═══ Exercise material ═══

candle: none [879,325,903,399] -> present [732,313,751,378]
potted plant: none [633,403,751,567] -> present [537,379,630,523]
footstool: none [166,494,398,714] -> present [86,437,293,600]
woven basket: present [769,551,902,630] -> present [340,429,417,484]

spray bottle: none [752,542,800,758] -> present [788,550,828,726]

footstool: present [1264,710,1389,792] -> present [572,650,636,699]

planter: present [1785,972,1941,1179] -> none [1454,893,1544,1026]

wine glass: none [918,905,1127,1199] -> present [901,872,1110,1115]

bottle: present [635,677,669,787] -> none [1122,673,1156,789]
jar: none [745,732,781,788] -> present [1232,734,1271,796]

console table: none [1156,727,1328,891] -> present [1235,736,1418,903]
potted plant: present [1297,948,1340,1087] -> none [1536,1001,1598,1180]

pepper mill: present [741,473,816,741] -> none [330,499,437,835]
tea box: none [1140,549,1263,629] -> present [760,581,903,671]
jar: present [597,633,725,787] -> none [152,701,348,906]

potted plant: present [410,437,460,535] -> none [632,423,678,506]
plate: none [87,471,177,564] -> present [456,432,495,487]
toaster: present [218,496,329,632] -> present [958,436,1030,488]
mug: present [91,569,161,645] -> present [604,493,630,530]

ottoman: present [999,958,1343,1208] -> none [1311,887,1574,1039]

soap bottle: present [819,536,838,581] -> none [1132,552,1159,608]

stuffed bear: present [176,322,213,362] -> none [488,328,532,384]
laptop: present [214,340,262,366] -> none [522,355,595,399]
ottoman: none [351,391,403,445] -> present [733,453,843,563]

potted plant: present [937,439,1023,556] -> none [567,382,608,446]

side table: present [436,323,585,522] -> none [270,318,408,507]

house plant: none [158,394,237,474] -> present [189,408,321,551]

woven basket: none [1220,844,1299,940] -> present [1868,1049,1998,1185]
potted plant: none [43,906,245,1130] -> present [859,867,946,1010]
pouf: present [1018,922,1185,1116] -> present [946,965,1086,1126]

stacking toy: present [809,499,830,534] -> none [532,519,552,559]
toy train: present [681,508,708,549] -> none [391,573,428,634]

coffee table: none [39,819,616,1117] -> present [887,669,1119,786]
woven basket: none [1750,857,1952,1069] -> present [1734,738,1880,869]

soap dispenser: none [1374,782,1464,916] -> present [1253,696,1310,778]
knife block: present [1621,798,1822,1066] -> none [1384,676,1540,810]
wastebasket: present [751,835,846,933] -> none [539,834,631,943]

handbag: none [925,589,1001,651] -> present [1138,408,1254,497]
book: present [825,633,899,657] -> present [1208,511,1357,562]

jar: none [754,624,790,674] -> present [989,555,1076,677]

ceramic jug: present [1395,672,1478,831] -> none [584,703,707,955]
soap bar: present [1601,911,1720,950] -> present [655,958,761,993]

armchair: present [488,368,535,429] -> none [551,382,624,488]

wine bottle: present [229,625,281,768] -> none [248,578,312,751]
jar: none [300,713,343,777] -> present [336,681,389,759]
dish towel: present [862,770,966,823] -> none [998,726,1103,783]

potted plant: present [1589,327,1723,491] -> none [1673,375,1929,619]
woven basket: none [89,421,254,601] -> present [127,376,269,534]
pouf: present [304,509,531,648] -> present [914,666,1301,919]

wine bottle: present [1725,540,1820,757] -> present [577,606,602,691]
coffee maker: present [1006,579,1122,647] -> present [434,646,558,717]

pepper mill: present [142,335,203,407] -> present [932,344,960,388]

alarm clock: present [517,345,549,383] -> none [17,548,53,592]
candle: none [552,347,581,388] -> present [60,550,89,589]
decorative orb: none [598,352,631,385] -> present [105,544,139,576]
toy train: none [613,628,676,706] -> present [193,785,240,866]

═══

What you will do
Every entry needs to be copied again exactly.

Response box
candle: none [879,325,903,399] -> present [732,313,751,378]
potted plant: none [633,403,751,567] -> present [537,379,630,523]
footstool: none [166,494,398,714] -> present [86,437,293,600]
woven basket: present [769,551,902,630] -> present [340,429,417,484]

spray bottle: none [752,542,800,758] -> present [788,550,828,726]

footstool: present [1264,710,1389,792] -> present [572,650,636,699]

planter: present [1785,972,1941,1179] -> none [1454,893,1544,1026]

wine glass: none [918,905,1127,1199] -> present [901,872,1110,1115]

bottle: present [635,677,669,787] -> none [1122,673,1156,789]
jar: none [745,732,781,788] -> present [1232,734,1271,796]

console table: none [1156,727,1328,891] -> present [1235,736,1418,903]
potted plant: present [1297,948,1340,1087] -> none [1536,1001,1598,1180]

pepper mill: present [741,473,816,741] -> none [330,499,437,835]
tea box: none [1140,549,1263,629] -> present [760,581,903,671]
jar: present [597,633,725,787] -> none [152,701,348,906]

potted plant: present [410,437,460,535] -> none [632,423,678,506]
plate: none [87,471,177,564] -> present [456,432,495,487]
toaster: present [218,496,329,632] -> present [958,436,1030,488]
mug: present [91,569,161,645] -> present [604,493,630,530]

ottoman: present [999,958,1343,1208] -> none [1311,887,1574,1039]

soap bottle: present [819,536,838,581] -> none [1132,552,1159,608]

stuffed bear: present [176,322,213,362] -> none [488,328,532,384]
laptop: present [214,340,262,366] -> none [522,355,595,399]
ottoman: none [351,391,403,445] -> present [733,453,843,563]

potted plant: present [937,439,1023,556] -> none [567,382,608,446]

side table: present [436,323,585,522] -> none [270,318,408,507]

house plant: none [158,394,237,474] -> present [189,408,321,551]

woven basket: none [1220,844,1299,940] -> present [1868,1049,1998,1185]
potted plant: none [43,906,245,1130] -> present [859,867,946,1010]
pouf: present [1018,922,1185,1116] -> present [946,965,1086,1126]

stacking toy: present [809,499,830,534] -> none [532,519,552,559]
toy train: present [681,508,708,549] -> none [391,573,428,634]

coffee table: none [39,819,616,1117] -> present [887,669,1119,786]
woven basket: none [1750,857,1952,1069] -> present [1734,738,1880,869]

soap dispenser: none [1374,782,1464,916] -> present [1253,696,1310,778]
knife block: present [1621,798,1822,1066] -> none [1384,676,1540,810]
wastebasket: present [751,835,846,933] -> none [539,834,631,943]

handbag: none [925,589,1001,651] -> present [1138,408,1254,497]
book: present [825,633,899,657] -> present [1208,511,1357,562]

jar: none [754,624,790,674] -> present [989,555,1076,677]

ceramic jug: present [1395,672,1478,831] -> none [584,703,707,955]
soap bar: present [1601,911,1720,950] -> present [655,958,761,993]

armchair: present [488,368,535,429] -> none [551,382,624,488]

wine bottle: present [229,625,281,768] -> none [248,578,312,751]
jar: none [300,713,343,777] -> present [336,681,389,759]
dish towel: present [862,770,966,823] -> none [998,726,1103,783]

potted plant: present [1589,327,1723,491] -> none [1673,375,1929,619]
woven basket: none [89,421,254,601] -> present [127,376,269,534]
pouf: present [304,509,531,648] -> present [914,666,1301,919]

wine bottle: present [1725,540,1820,757] -> present [577,606,602,691]
coffee maker: present [1006,579,1122,647] -> present [434,646,558,717]

pepper mill: present [142,335,203,407] -> present [932,344,960,388]

alarm clock: present [517,345,549,383] -> none [17,548,53,592]
candle: none [552,347,581,388] -> present [60,550,89,589]
decorative orb: none [598,352,631,385] -> present [105,544,139,576]
toy train: none [613,628,676,706] -> present [193,785,240,866]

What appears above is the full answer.